There’s a difficulty here, though: it’s often not pupils who are the most demanding customers. Parents, senior leadership, external organisations (whether Ofsted or, more often, the spectre of Ofsted) can make demands on teachers that pupils won’t. Schools have conflicting interests which companies don’t: when profit is your goal, things are simpler.

‘Move fast and break things’

This motto is lifted from the early days of Facebook, and strikes a chord with many of these firms. ‘How Google Works’ puts the context better than I could: ‘when technology is transforming virtually every business sector, barriers to entry that have stood for decades are melting away’.

Simple proof of concept: think of what Uber has done to taxis, Just Eat to takeaways or Netflix to TV. 

Speed is crucial for businesses aiming to transform the world – you might be smaller than established giants, but you can move faster.

I’m not sure schools should aim to be disrupters in the same way. Teachers know in January exactly how many lessons are left until July. Pace is the wrong metric: what matters is the quality of those lessons and what pupils get out of them.

'Slow down and do things better' might be a better motto for schools.

The story of Snap

I want to finish with a simple story to illustrate the chasm between company and classroom cultures.

In April 2011, Evan Spiegel, Reggie Brown and Bobby Murphy were sitting on the back of a failed business called Future Freshman, an app to help college applicants.
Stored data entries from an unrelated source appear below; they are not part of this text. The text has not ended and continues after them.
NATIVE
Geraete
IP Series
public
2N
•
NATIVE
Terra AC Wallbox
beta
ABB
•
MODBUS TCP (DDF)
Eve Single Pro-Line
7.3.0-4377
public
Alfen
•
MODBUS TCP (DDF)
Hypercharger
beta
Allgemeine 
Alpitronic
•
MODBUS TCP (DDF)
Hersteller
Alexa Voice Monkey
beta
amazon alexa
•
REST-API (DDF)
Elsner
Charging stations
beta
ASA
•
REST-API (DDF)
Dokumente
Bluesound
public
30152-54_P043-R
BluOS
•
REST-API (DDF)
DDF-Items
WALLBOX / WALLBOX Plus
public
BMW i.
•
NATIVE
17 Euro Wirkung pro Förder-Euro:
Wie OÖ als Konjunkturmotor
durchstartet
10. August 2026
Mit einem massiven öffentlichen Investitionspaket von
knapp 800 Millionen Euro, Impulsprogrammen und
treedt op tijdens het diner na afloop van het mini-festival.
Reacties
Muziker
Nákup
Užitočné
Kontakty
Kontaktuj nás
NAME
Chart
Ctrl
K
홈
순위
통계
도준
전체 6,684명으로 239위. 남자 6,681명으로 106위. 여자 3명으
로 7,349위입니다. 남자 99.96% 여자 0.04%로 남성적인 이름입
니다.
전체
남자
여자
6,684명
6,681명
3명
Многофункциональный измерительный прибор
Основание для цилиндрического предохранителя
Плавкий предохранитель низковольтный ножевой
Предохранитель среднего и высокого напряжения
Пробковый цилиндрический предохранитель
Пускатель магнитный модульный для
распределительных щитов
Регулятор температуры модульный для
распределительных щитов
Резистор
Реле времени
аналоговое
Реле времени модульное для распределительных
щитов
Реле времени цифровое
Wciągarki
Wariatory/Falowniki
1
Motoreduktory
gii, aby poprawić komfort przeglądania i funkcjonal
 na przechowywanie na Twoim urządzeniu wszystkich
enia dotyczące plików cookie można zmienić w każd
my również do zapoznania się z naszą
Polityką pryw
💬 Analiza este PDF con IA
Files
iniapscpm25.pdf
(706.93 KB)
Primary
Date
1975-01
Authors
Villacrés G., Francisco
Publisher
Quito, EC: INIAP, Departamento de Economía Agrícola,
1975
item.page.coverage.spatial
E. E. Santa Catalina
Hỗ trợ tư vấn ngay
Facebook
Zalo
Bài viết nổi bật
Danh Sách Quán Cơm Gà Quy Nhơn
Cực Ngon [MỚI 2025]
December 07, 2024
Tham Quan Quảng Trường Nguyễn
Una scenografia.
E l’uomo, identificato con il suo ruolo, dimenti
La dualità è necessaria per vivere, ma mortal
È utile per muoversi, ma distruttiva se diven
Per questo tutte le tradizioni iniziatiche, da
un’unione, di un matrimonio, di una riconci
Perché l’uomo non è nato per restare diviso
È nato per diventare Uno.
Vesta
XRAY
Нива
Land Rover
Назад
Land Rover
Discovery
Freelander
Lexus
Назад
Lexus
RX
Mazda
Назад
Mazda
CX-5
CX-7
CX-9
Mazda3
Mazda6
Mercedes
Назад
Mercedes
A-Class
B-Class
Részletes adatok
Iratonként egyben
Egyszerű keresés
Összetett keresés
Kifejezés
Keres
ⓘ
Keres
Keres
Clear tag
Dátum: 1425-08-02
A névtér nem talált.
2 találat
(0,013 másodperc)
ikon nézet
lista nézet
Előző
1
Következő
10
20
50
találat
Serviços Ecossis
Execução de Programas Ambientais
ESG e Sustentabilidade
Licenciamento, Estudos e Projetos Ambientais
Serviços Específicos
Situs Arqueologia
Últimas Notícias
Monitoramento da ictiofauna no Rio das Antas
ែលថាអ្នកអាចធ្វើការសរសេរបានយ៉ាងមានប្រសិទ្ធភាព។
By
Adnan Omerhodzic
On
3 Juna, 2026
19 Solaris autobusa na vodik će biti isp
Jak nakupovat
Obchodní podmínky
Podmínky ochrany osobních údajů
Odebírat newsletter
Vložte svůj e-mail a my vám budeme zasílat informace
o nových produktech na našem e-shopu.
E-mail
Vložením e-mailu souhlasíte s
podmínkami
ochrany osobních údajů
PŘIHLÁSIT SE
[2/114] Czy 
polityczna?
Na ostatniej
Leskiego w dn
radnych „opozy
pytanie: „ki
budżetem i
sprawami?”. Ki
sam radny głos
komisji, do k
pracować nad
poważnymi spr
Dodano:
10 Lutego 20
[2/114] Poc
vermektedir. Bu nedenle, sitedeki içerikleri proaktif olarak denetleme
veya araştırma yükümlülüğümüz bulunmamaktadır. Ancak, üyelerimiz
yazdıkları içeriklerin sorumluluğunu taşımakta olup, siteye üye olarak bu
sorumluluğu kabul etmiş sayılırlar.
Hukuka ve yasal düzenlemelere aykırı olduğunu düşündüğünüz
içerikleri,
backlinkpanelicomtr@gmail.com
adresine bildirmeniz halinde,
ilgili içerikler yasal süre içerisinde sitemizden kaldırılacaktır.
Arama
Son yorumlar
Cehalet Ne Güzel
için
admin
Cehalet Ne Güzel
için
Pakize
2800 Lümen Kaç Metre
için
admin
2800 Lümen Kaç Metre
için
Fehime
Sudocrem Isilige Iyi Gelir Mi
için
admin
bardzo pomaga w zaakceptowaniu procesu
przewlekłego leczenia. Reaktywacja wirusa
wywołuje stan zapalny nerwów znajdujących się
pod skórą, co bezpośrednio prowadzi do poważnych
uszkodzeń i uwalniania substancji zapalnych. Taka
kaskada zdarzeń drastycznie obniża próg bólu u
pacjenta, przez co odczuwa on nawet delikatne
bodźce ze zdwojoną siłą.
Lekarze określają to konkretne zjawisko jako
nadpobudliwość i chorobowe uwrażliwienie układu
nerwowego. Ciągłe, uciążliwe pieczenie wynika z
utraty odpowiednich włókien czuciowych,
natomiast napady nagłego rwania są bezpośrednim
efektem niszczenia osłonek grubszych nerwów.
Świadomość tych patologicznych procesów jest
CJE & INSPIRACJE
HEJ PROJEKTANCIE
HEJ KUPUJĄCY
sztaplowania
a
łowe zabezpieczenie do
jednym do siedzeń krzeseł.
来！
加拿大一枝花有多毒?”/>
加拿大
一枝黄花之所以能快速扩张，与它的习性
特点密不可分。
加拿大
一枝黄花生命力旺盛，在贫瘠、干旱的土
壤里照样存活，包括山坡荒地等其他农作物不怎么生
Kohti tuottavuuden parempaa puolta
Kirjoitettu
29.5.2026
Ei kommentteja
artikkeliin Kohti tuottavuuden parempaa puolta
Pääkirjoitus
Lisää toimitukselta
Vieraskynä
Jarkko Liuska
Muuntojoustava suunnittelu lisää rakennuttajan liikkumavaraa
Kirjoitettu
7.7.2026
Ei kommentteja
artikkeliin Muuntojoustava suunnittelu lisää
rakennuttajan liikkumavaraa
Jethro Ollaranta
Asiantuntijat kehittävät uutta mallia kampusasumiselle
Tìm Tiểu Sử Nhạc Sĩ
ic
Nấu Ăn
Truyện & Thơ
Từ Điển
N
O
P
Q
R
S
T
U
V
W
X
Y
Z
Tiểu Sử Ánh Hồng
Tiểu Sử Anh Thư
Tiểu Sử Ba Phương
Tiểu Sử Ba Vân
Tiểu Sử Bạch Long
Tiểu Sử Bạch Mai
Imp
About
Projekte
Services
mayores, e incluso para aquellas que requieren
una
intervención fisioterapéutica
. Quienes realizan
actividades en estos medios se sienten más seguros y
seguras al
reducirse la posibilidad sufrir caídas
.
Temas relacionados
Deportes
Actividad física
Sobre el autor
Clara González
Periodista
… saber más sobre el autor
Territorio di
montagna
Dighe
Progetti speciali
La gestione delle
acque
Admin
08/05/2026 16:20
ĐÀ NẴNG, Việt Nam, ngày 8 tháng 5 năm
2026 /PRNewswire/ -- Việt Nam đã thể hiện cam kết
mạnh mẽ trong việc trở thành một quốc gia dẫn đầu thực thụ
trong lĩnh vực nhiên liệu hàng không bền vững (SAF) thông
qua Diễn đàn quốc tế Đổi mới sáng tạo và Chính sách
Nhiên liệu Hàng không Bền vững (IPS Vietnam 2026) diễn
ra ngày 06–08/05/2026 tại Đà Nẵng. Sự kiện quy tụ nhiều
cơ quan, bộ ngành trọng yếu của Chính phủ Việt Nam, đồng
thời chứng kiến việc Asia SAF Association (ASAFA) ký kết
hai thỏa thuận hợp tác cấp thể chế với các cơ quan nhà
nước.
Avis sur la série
Then they had an idea which seemed better: an app to send photos that you knew would be temporary.

In July 2011 a first version of what was then ‘Picaboo’ launched. By the end of that summer it had only got to 127 users - so far, so familiar for Evan and co. 

But fast-forward a little and things started changing. In April 2012, Snapchat hit 100,000 users. By the end of 2012 it reached 1 million users, and 100 million in May 2015.

In March 2017 Snap Inc went public, making its founders some of the youngest billionaires in history. 

This is the dream that keeps a lot of startups going, through the late nights and early mornings, chasing growth curves like this one.

And the story of schools

What Snap illustrates is simple: for high-performing organisations, the name of the game is extremes. With outsize rewards like that of Snap’s on offer, the culture of organisations chasing these goals tends to equal extremes.

For schools it’s a little different. The stakes are higher in some ways: teachers directly and profoundly affect young people’s lives. But there are 8.56 million pupils in English schools, and they all need to be taught – well, ideally.

In the cutthroat world of tech it’s ok to have a few very big winners and a lot of losers. In schools you need cultures that are sustainable as well as speedy, and can help to improve teachers as well as hire the best. 

If a startup fails, the only ones affected are those involved in it. If a school struggles, it affects all the pupils that ever pass through its gates. An oft-heard Silicon Valley mantra is to ‘fail fast and fail often’. But in the school system, unlike the free market, we want everyone to be a winner.